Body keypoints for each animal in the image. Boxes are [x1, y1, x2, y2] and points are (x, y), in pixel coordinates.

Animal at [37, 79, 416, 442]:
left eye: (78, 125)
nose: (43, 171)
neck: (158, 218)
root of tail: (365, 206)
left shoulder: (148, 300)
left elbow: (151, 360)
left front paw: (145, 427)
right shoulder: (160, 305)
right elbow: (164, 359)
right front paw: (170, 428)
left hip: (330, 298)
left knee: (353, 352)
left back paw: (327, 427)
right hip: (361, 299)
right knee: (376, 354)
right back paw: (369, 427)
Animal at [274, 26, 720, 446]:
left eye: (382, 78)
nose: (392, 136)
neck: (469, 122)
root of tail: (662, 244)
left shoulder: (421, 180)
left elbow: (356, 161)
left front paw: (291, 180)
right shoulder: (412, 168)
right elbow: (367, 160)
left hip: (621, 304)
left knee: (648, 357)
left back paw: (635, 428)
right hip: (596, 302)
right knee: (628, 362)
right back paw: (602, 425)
------------------------
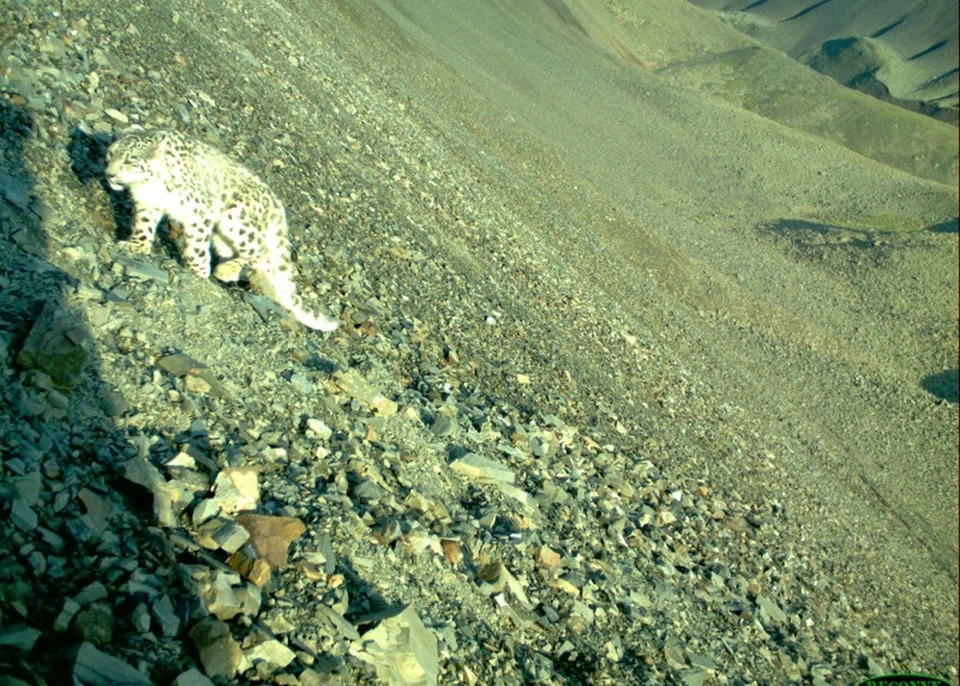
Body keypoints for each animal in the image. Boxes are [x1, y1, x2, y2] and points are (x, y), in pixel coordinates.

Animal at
------------------------
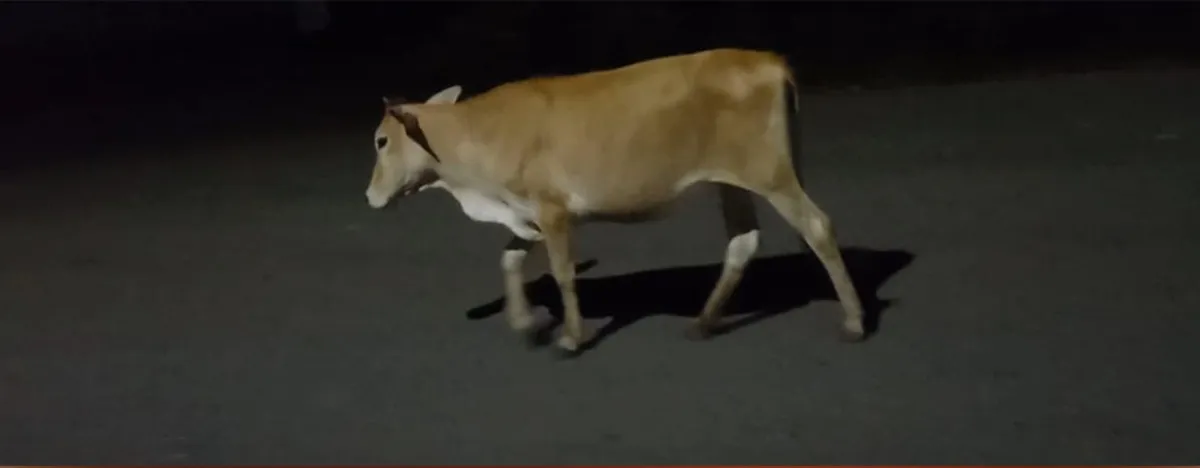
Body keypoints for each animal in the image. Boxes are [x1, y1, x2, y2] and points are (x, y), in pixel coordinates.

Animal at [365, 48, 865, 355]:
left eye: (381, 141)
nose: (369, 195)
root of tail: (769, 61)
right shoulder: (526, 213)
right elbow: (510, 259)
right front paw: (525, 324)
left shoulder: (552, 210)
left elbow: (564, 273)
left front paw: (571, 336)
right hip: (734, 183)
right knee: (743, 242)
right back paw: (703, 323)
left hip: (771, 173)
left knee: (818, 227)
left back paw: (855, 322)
------------------------
## Work to be completed
Given the records above, restate word for word only the lines starting at the one with "right knee: (743, 242)" and ending at the one with "left back paw: (855, 322)".

## Written reply
right knee: (743, 242)
right back paw: (703, 323)
left hip: (771, 173)
left knee: (818, 227)
left back paw: (855, 322)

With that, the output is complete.